_Provided entries_
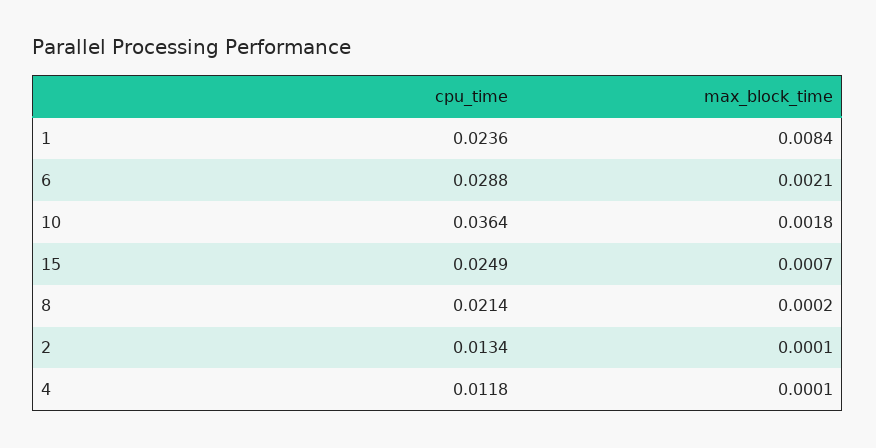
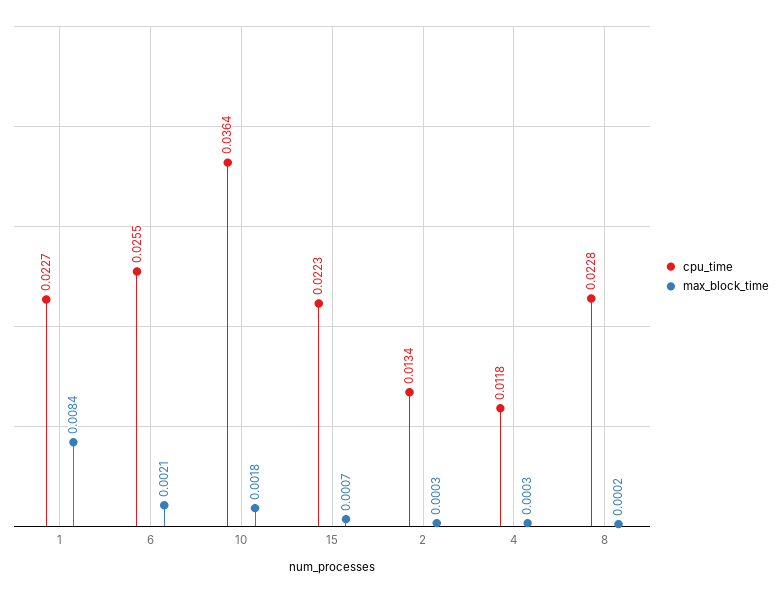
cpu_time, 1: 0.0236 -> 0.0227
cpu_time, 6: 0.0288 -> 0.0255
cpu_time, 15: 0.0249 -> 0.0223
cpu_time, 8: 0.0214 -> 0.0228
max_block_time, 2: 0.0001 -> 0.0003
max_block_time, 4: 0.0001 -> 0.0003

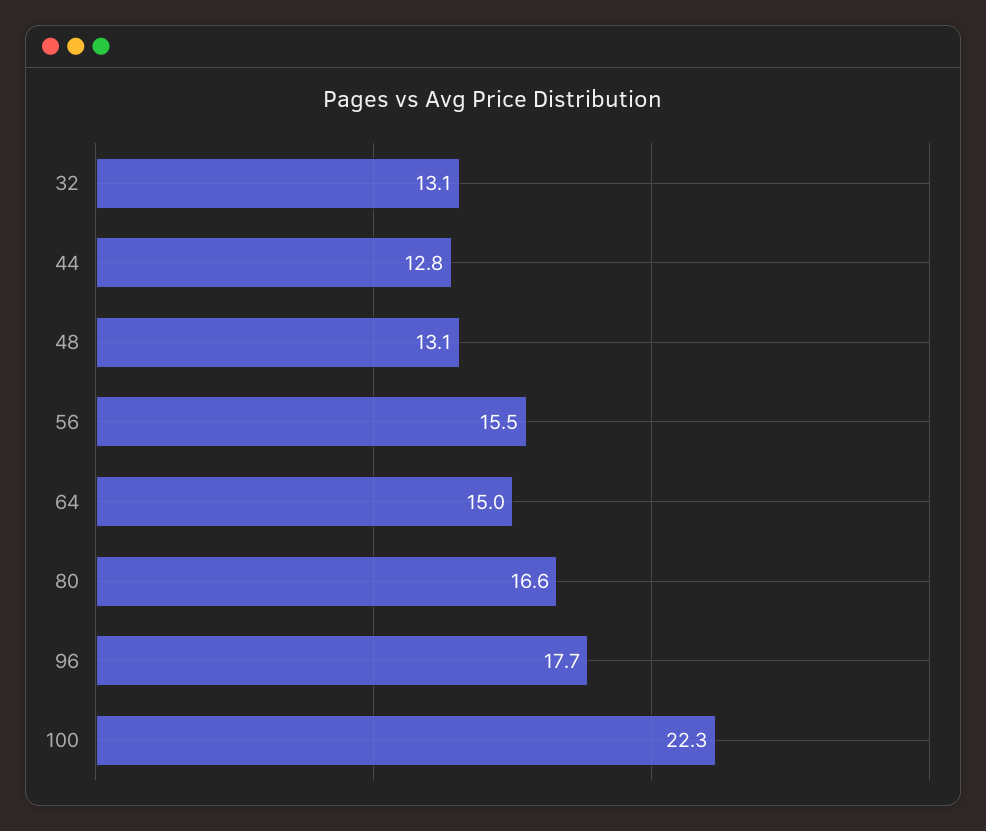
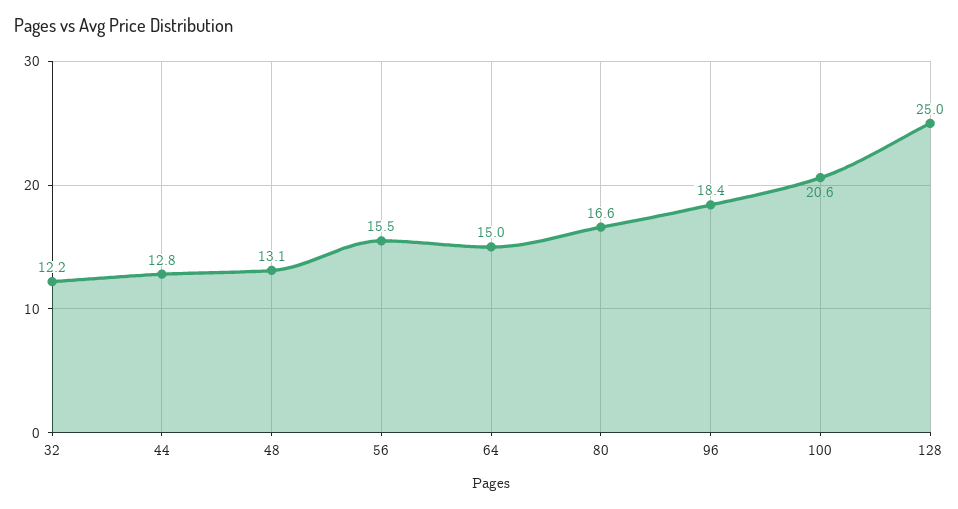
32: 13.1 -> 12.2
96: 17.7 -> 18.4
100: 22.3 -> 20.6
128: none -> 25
---
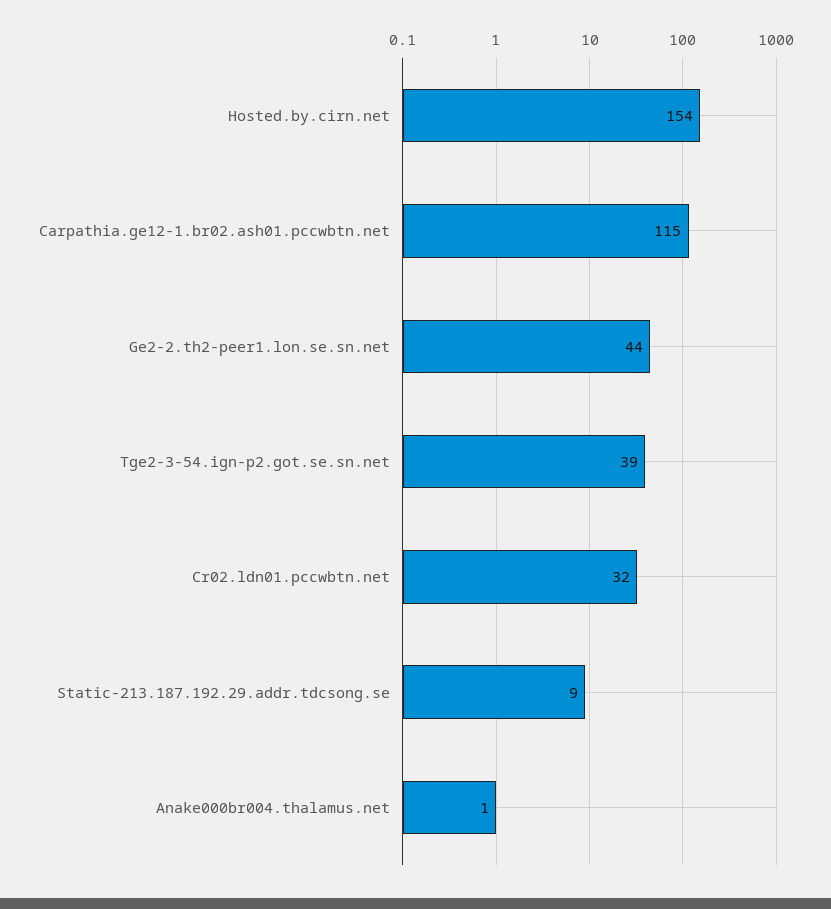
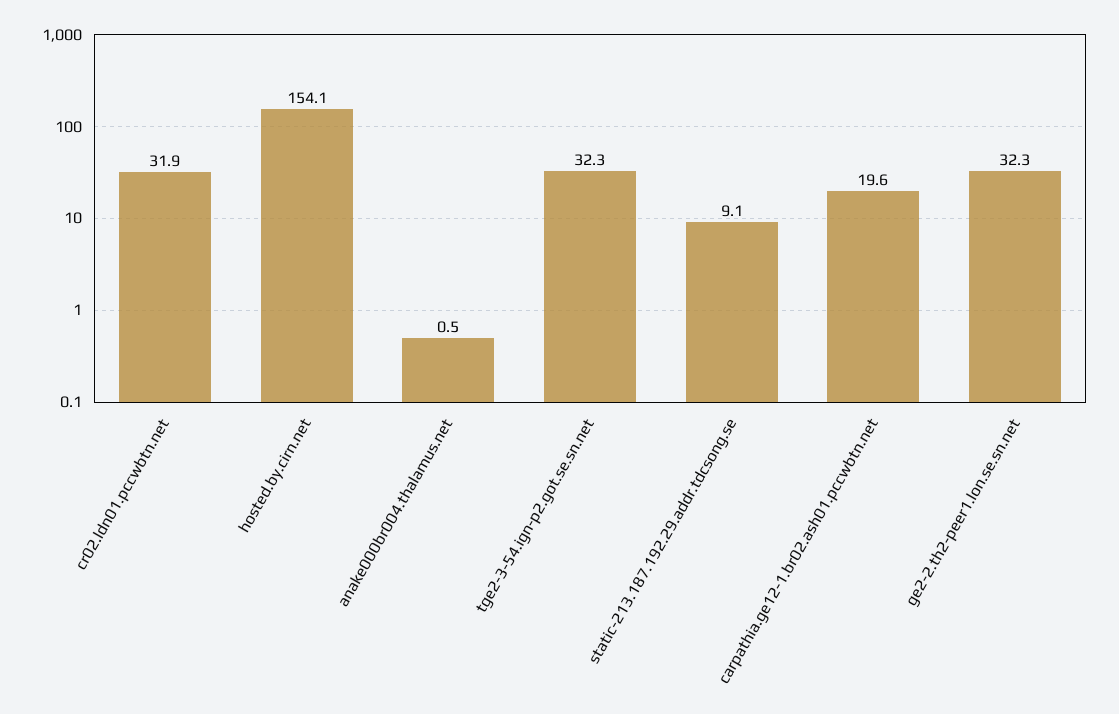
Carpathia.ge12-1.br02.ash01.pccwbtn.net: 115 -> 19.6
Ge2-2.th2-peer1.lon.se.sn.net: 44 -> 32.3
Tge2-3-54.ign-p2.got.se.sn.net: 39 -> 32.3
==
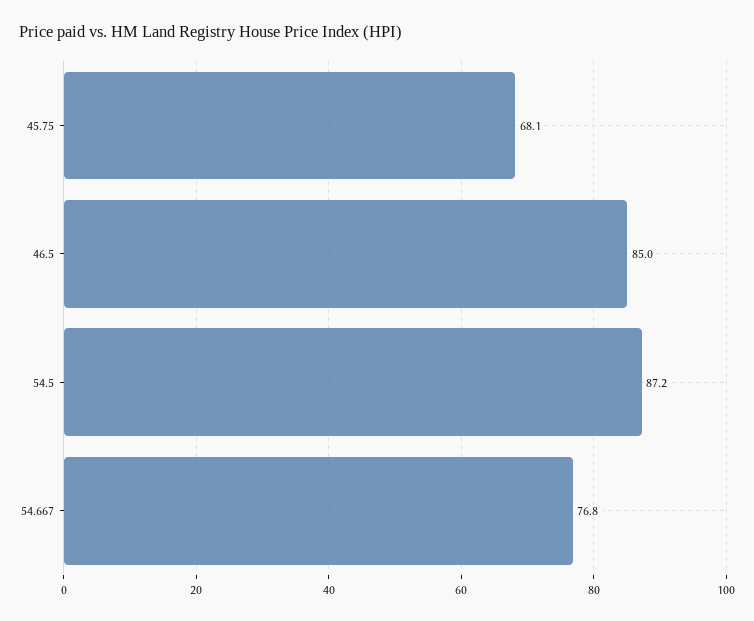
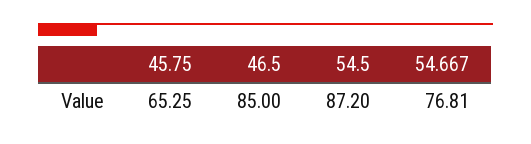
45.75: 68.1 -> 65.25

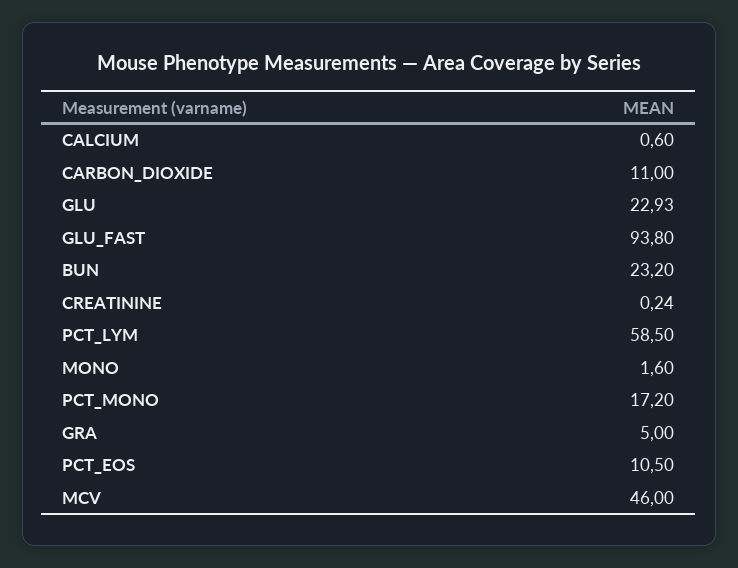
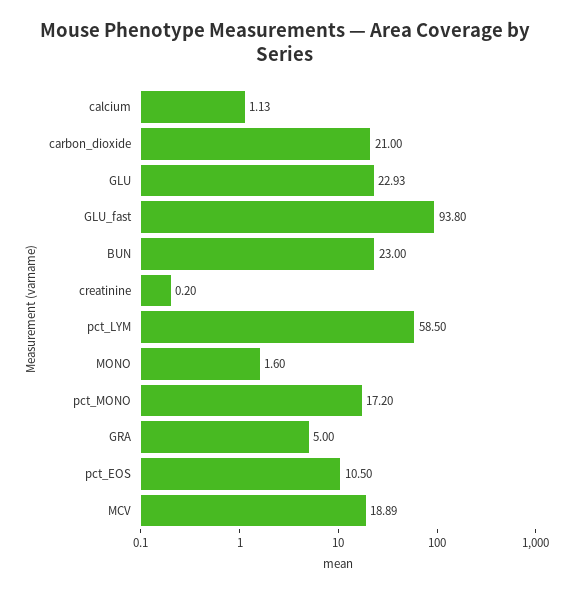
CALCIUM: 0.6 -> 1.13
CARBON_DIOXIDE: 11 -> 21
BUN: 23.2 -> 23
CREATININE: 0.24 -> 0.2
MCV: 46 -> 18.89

_What to produce_
Extract from the material above the stretch running from the line containing "45.75: 68.1 -> 65.25" through the line containing "MCV: 46 -> 18.89". Keep the text exact and the pictures out.

_Result of this task_
45.75: 68.1 -> 65.25

CALCIUM: 0.6 -> 1.13
CARBON_DIOXIDE: 11 -> 21
BUN: 23.2 -> 23
CREATININE: 0.24 -> 0.2
MCV: 46 -> 18.89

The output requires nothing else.